Ableist thinking, Diversity & Accessible eLearning
My previous blog discussed diversity in the workplace. One way for your workplace to improve diversity is to be inclusive of people who are differently abled. However, being inclusive requires more than hiring people with disabilities.
I read a tumblr post recently that pointed out how many infomercial products are actually designed and produced for disabled people, but need to be marketed to an abled audience to be able to turn enough profit to continue to be produced. To do this, they cast hilariously inept abled people to use the products in their ads.

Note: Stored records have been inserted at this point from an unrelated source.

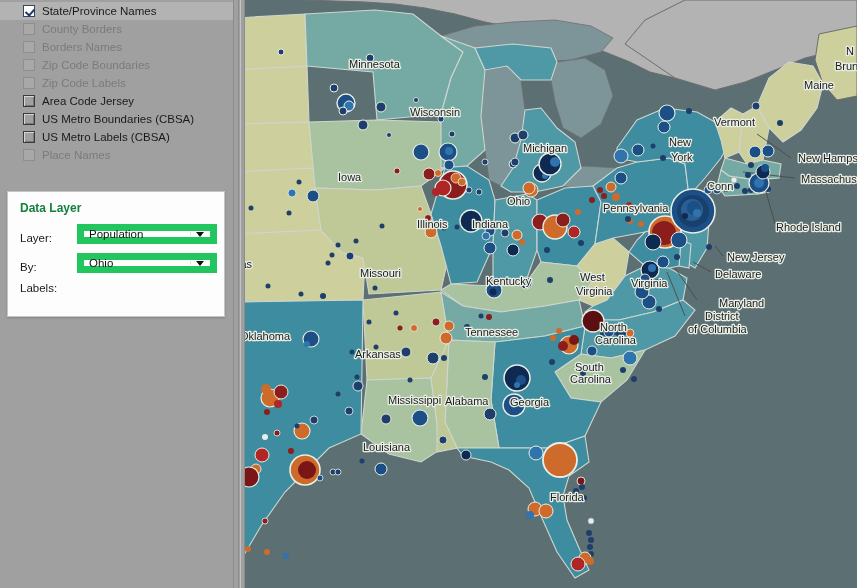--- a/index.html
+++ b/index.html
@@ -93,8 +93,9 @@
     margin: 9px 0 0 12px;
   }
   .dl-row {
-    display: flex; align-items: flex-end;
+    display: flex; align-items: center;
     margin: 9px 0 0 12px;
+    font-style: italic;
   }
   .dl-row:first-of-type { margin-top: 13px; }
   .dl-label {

Notice that disabled people are removed from the narrative of using the products, despite the fact that these products are essential to their independence and wellbeing. The implication of this narrative is that these products must be for incredibly lazy and idiotic people, the assumption being that people are able-bodied. The cultural impact of this is that disability is equated with laziness or stupidity. This is a form of ableism, or discrimination against disabled people. This does not even address the ableism against people with less physically obvious disabilities.
This is all to say that unless you think about the lived experiences of other people, it is very difficult to see your own assumptions about other people’s lives. When their lives differ from yours, things you may take for granted as truth are definitively untrue for other people. Here are 6 other ableist things that continue to make lives harder (intentionally or not,) for people with disability.
The first item on that list is to provide accommodations that for disabilities other than just the physical ones that restrict a person to a wheelchair. This includes things such as ergonomic workspaces, closed captions and transcripts for your training and elearning. Think of AODA compliance in your elearning modules not as a government mandated act, but as a means to make your elearning content more accessible, and your work environment and work culture a better place for all your coworkers and employees.
Here are some tips to help make your elearning better for everyone to use, when building your accessible eLearning module in Articulate Storyline.
Minimize the number of tab-interactable objects on screen. Turn off the tab interactivity of unnecessary objects.
Where possible, keep colour contrasts in mind with regard to the different types of colour blindness that some of your learners might have.
Make alt text to describe images and instructions for selectable objects.
Have closed captions for all audio.
Avoid interactions that require use of the mouse (e.g.: drag and drop activities)
Make sure that navigation is clear. Use ‘select’ instead of ‘click’ for objects to be clicked on. Be descriptive and provide as much detail as possible.
Choose large, easy to read fonts. Sans serif fonts are friendlier for learners with dyslexia.
These are things to keep in mind when creating diversity training and elearning in general for your company.